Desde que Cicerón escribiera su obra  De senectute,  hasta la más reciente de la generación del 98, Unamuno con  Viejos y Jóvenes,  se ha tratado el tema de la vejez —recuérdese el Salmo 92: «En la vejez seguirán dando fruto»— casi siempre para ensalzarla, menos en estas circunstancias que parece se la ha olvidado. Los jóvenes deben de tener en cuenta que gran parte de la vida moderna que disfrutan, los libros que leen, la técnica que usan, ha sido gracias a los viejos, y que hoy les sostienen con las cotizaciones de antaño para subvenir a algunas prestaciones de seguridad social. La poesía que leen de Jorge Luis Borges estuvo escrita hasta los 86 años, Miguel Delibes escribió  El hereje  casi a los 80 años, Joaquín Rodrigo dio conciertos casi hasta su muerte a los 90 años, etc. Un respeto. Y tanto que miran a Europa, el Tratado de Roma, que se firmó en el año 1957, lo fue gracias a personalidades provectas: Adenauer 79 años, Monet y Shuman, casi 70.

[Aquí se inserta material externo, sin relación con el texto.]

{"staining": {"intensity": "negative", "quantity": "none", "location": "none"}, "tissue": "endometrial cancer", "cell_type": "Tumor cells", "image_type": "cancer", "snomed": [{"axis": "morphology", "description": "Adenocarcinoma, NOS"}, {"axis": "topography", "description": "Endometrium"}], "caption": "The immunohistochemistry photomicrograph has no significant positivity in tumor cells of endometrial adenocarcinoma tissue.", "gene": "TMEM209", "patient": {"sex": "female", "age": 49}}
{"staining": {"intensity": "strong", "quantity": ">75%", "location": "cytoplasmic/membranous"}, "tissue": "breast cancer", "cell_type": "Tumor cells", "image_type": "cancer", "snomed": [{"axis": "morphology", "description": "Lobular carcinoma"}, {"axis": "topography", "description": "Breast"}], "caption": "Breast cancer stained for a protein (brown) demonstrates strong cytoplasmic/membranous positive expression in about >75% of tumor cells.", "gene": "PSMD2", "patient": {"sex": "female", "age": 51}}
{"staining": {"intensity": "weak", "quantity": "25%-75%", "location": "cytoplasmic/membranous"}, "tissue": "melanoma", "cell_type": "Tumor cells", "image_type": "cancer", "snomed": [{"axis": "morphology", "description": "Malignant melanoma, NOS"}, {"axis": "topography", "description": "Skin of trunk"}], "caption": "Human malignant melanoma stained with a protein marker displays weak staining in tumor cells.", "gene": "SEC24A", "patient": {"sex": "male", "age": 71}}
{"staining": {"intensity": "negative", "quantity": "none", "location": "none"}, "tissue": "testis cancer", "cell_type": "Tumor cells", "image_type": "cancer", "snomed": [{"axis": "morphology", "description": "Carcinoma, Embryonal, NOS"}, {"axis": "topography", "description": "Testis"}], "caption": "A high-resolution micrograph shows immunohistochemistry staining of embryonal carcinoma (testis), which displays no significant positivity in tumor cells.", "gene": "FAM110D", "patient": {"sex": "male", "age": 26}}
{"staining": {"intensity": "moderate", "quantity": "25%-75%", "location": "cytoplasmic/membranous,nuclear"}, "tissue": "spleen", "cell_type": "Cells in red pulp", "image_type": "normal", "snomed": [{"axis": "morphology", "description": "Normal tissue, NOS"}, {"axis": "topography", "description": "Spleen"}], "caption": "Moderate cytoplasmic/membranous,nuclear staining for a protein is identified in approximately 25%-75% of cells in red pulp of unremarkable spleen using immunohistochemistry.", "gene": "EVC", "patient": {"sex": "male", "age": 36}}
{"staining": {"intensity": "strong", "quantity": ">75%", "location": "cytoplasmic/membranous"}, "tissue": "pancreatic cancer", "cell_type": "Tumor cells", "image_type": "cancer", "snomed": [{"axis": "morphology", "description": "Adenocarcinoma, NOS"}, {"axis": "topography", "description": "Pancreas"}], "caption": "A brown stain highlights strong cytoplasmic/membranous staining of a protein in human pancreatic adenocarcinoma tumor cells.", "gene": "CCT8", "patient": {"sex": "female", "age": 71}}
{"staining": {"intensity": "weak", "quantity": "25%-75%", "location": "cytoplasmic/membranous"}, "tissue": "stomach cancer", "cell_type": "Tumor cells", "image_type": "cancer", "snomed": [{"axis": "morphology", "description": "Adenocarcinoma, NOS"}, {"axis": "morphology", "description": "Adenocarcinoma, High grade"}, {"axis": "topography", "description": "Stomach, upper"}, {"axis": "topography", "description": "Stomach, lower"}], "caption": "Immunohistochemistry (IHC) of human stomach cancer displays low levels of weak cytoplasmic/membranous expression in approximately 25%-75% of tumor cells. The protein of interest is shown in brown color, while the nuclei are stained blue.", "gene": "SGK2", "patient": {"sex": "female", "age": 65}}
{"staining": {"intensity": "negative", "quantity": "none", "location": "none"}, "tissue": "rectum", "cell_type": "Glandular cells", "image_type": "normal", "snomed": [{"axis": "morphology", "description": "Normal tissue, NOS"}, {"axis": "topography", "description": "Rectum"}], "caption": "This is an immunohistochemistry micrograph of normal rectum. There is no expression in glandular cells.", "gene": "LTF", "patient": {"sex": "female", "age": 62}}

Por otro lado, existe una juventud que arrumba lo hecho y desea mandar —la efebocracia —la mayoría de las veces sin ninguna experiencia, únicamente con el afán del cambio. De los jóvenes decía el citado Unamuno: «Hay en nuestra juventud mucha soberbia fingida» ( Almas jóvenes , 11). Son los que tiene mucha prisa. Cambiar lo viejo, olvidarse de lo tradiciones, de los andado. Quieren pasar del bachillerato a la moqueta de los ministerios, del analfabetismo a dictar normas. Cierto es que no todos los jóvenes son petulantes ni todos los ancianos son necios, como argumentaba Cicerón en  De senectute,  pero los que acceden tan imberbes a un puesto de mando se les oye decir que se acerca «una nueva realidad»

Esto de los «nuevo», del «hombre nuevo», del «nuevo orden», es —valga la contradicción— un tema manido y muy antiguo, una idea que se propagó por el nazismo, que lo denominaba un «nuevo orden nazi» (Neuordnung); lo mismo por el comunismo, que el guevarismo lo denominaba «un nuevo tipo de sociedad y de hombre». Siguiendo la teoría leninista de que la materia es lo primero y en la creación del hombre nuevo «el espíritu, la conciencia, las sensaciones, lo psíquico, es secundario».

La nueva «efebocracia» que proponga una «nueva realidad», nos está metiendo en la trampa de destruir lo antiguo (los viejos), de crear la psicosis peyorativa de que lo conservador no es progreso. Alguien que dice que quiere un hombre nuevo o una nueva realidad, es que quiere modelarla a la imagen de su ideología.

Quizás prometiendo prebendas o subvenciones materiales, olvidándose de los valores perennes de la persona como ser espiritual. Y me acuerdo de aquellos versos que decían: «…el político se mea encima del anciano/ y una vez bien empapado/dice que es la lluvia social la que atormenta».